# Text section:
-=-=-

The training includes classroom time as well as hands-on time with equipment. But the heart of the program is the altitude chamber, where students get a personal experience with oxygen deprivation as well as a chance to observe how it affects their peers.
Given the high-performance qualities of modern aircraft, pilots may have only seconds to take corrective actions once the signs of hypoxia are evident. Complicating this is the fact that often, hypoxia initially creates a sense of euphoria, that all is right in the world.
According to 1st Lt. Ezekiel Duran, aerospace and operational physiologist with the 7th Aerospace Medicine Squadron at Dyess Air Force Base, Texas, ensuring pilots and aircrew can recognize hypoxia and take corrective actions as needed is the very essence of the training.
"What we're teaching them to look for are both subjective and objective signs of hypoxia," Duran said. "Subjective signs include how they're feeling, things like air hunger or hot and cold flashes. Objective signs include things like cyanosis, when fingernails, lips or skin turns blue. We help students recognize these signs and teach them how to correct the situation."
That's why hypoxia training requires pilots to complete specific actions under reduced oxygen conditions, including locating and activating oxygen equipment, turning on the regulator, checking connections, ensuring the safety of fellow aircrew members, descending below 10,000 feet and landing safely.
Other types of physiological training include parachute familiarization, ejection seat operations, local area survival and a wide array of instruction on communication and self-preservation skills.

-=-=-

# Information given:
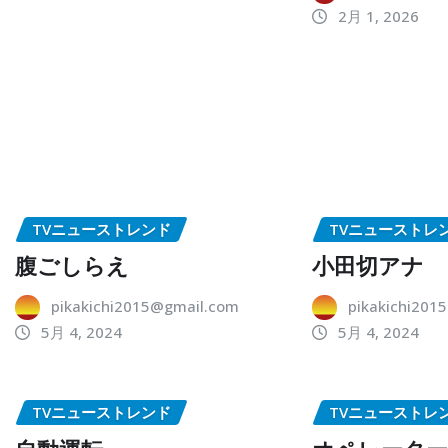
2月 1, 2026
TVニューストレンド
TVニューストレ
腹ごしらえ
小田切アナ
pikakichi2015@gmail.com
pikakichi201
5月 4, 2024
5月 4, 2024
TVニューストレンド
TVニューストレ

-=-=-

# Exercise instructions:
a. According to the hypoxia training text, what is the heart of the program?
b. Pick up the hypoxia training text after its last sentence and extend it.

# Outputs in order:
a. The altitude chamber.

b.
The physiological training process does not stop at initial training. Pilots and other aircrew members are required to attend physiological refresher training every five years, which includes hypoxia recognition training.
Refresher training for hypoxia can be accomplished through use of an altitude chamber or utilizing the Reduced Oxygen Breathing Device, ROBD. The ROBD can be used in actual flight simulators or in conjunction with the use of a Hypoxia Familiarization Trainer, or HFT, which uses airframe-specific simulator software to mimic flight operations in a simulator environment, while experiencing hypoxia in their current aircraft.
Currently, only combat aircrew flying in ejection seat aircraft are authorized to complete refresher training using the ROBD; however, Air Force policy will soon provide that same option to other communities once the weapon-system specific training procedures are approved and appropriate training devices are in place.
"Since the introduction of ROBD, it has enhanced training for aircrew by enabling them to recognize the subtle signs of hypoxia, whether cognitively or subjectively," Duran said. "As we know hypoxia is subtle and insidious. Now (pilots) can operate in an environment they are familiar with and can experience hypoxia symptoms on a more realistic and operational level."
At Sheppard, all personnel entering undergraduate flight training find themselves on the doorstep of the 82 AMDS. As the home of the Euro-NATO Joint Jet Pilot Training (ENJJPT) program, the base hosts 13 different NATO partners, training approximately 200 pilots annually.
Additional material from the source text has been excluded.